**Brano di lettura:**
------------------------------

Carissimi bambini,
in questi giorni di festa vi ho tanto ricordato. A causa di un virus molto cattivo è cambiato il nostro modo di stare insieme, di giocare e di divertirci. Rispetto agli anni passati ci siamo sentiti tutti un poco più soli. Anche per voi non sono mancate le rinunce.
Voi siete molto bravi nell’intuire subito e nel comprendere anche a distanza dove c’è la sofferenza. Con i vostri occhi inondate di luce le gallerie più buie del cammino della vita permettendoci di andare avanti, di camminare. Riuscite a mettere in prigione i ladri della gioia.
Voi siete un dono, bello e prezioso, non solo per mamma e papà; per il fratellino e la sorellina; gli insegnanti e i compagni. Lo siete anche per la Chiesa. Per il vostro Vescovo Giuseppe. Lo siete per le vostre parrocchie. Per ogni comunità. Per il mondo intero.
Domani celebreremo la festa dell’Epifania del Signore. Ricorderemo una visita solenne: quella dei Magi a Gesù. Gli hanno portato, affidandosi alla luce della stella, doni custoditi in scrigni: oro, incenso e mirra. Hanno per noi un significato simbolico. L’oro per ricordarci la regalità del Bambino nato. L’incenso per ricordarci la Sua divinità. La mirra per ricordarci della sofferenza di Gesù.

------------------------------

(Voci archiviate)
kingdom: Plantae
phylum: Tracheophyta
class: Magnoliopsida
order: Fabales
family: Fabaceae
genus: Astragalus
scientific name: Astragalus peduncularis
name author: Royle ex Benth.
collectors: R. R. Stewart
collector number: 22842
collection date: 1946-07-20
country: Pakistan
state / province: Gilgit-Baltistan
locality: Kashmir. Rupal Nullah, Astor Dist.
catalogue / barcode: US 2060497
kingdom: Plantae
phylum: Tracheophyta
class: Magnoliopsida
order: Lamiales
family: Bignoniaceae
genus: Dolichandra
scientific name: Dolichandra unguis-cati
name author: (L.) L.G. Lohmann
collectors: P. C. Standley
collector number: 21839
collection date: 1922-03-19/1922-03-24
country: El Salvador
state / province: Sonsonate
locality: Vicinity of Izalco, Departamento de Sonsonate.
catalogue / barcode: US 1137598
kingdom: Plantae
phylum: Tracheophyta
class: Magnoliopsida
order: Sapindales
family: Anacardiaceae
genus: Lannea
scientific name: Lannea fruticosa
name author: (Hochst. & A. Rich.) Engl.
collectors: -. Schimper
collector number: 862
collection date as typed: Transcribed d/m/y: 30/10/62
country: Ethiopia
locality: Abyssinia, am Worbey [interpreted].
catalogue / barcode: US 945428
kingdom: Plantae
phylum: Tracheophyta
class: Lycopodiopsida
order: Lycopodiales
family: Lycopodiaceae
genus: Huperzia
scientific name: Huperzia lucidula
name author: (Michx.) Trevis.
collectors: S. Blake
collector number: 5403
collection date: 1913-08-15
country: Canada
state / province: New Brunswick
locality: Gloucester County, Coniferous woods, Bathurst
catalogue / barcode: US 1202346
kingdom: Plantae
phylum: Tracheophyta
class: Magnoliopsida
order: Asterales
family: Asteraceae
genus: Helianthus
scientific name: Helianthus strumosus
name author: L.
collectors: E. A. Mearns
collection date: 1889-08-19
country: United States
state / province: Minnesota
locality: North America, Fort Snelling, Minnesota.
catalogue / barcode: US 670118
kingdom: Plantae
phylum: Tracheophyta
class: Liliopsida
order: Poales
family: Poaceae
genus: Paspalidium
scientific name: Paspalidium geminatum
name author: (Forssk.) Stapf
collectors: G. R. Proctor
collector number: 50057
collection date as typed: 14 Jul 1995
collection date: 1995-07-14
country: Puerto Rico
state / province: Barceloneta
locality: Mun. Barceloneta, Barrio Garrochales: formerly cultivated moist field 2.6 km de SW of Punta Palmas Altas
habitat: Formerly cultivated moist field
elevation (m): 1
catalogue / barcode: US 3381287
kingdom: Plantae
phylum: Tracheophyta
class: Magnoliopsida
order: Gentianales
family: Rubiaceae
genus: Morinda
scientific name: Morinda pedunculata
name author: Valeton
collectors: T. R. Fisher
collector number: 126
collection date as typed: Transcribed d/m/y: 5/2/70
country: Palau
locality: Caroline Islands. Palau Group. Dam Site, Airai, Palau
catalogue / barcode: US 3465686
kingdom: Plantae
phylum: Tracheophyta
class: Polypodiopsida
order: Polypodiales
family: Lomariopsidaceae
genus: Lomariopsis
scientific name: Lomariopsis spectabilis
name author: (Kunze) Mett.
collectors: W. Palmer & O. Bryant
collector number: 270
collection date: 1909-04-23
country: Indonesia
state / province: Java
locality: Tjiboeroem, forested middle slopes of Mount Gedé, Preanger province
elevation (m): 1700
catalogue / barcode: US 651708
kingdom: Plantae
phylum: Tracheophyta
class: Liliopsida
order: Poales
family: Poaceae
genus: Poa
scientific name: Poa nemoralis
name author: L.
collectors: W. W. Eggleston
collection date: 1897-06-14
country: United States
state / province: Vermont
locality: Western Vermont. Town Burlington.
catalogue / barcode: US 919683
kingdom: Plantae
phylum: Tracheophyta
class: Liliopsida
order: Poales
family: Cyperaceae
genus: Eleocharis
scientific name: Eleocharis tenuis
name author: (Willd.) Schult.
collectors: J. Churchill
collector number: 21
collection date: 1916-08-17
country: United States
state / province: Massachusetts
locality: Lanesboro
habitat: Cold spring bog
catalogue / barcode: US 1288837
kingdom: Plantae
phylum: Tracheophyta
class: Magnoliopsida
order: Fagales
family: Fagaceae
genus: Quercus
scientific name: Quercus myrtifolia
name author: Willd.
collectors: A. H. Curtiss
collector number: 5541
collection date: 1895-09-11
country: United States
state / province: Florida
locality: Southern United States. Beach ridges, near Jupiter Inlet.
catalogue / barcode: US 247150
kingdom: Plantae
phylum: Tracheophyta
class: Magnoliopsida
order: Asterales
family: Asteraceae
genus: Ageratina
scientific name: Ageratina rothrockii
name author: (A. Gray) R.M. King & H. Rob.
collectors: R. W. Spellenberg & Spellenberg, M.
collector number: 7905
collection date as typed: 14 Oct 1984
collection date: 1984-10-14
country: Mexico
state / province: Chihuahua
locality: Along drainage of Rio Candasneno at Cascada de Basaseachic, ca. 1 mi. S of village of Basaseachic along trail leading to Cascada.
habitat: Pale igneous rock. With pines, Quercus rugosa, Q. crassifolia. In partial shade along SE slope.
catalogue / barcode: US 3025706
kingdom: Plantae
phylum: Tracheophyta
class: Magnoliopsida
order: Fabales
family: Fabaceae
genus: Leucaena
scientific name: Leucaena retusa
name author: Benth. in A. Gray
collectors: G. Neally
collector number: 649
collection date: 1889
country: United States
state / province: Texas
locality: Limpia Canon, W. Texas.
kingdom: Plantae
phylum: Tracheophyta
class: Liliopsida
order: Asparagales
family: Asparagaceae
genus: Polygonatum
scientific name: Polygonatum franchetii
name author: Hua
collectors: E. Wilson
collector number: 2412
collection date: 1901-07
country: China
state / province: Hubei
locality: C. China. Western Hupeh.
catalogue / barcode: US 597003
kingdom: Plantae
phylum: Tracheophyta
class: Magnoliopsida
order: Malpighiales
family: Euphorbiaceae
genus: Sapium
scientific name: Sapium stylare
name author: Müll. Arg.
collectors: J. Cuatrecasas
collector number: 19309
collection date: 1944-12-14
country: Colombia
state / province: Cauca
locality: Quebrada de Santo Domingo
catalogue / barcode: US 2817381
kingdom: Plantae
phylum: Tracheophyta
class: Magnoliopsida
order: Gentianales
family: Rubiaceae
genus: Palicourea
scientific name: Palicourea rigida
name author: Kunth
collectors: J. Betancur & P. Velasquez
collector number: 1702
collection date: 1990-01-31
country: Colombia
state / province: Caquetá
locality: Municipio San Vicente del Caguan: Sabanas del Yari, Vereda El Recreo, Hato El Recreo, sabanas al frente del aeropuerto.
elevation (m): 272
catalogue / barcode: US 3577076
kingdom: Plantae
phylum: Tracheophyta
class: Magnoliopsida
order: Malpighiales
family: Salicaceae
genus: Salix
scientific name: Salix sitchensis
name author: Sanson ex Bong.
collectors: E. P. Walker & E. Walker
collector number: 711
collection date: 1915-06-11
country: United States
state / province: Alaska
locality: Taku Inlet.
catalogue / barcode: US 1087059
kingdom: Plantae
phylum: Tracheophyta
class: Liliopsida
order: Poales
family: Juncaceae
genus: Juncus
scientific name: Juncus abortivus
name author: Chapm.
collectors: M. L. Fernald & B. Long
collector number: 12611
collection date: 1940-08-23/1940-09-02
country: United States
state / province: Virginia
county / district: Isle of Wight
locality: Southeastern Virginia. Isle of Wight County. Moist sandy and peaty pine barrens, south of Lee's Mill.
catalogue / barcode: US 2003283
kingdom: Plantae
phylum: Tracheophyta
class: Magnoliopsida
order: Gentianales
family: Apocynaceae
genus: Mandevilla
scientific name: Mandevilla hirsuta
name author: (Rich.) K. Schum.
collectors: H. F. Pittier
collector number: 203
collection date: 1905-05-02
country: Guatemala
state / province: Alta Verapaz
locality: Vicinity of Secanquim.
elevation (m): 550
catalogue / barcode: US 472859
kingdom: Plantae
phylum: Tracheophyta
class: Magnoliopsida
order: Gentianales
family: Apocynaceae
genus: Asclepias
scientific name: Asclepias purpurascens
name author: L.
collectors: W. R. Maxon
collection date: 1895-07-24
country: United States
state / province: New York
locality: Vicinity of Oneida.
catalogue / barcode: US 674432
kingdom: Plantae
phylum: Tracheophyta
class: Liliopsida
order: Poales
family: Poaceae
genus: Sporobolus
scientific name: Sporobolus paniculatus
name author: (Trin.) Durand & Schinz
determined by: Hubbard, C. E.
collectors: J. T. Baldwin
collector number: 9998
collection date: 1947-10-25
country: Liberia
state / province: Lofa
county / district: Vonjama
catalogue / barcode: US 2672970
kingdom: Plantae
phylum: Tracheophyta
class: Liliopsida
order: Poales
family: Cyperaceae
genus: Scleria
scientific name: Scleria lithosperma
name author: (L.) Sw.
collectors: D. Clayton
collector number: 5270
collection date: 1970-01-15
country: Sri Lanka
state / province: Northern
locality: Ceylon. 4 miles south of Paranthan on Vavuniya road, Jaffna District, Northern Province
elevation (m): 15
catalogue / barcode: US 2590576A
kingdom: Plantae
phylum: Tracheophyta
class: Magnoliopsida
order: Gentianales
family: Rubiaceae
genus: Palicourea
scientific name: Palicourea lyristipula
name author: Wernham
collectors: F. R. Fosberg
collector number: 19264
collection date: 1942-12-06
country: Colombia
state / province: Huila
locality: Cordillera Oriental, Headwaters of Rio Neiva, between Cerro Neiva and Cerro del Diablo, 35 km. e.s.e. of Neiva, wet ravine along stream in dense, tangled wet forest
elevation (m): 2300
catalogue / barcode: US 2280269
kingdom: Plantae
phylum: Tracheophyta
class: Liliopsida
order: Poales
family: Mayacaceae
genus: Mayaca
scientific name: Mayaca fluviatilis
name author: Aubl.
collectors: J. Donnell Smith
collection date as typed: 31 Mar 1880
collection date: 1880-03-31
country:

------------------------------

**Usando le informazioni:**
• A. In una o tre frasi, spiega che cosa ricorda ciascuno dei doni portati dai Magi, secondo la lettera ai bambini.
• B. Riporta fedelmente dalla lettera ai bambini tutto il testo da "Voi siete un" giù fino a "il mondo intero.".

**Risposte in ordine:**
• A. L'oro ricorda la regalità del Bambino nato, l'incenso la Sua divinità e la mirra la sofferenza di Gesù.

• B.
Voi siete un dono, bello e prezioso, non solo per mamma e papà; per il fratellino e la sorellina; gli insegnanti e i compagni. Lo siete anche per la Chiesa. Per il vostro Vescovo Giuseppe. Lo siete per le vostre parrocchie. Per ogni comunità. Per il mondo intero.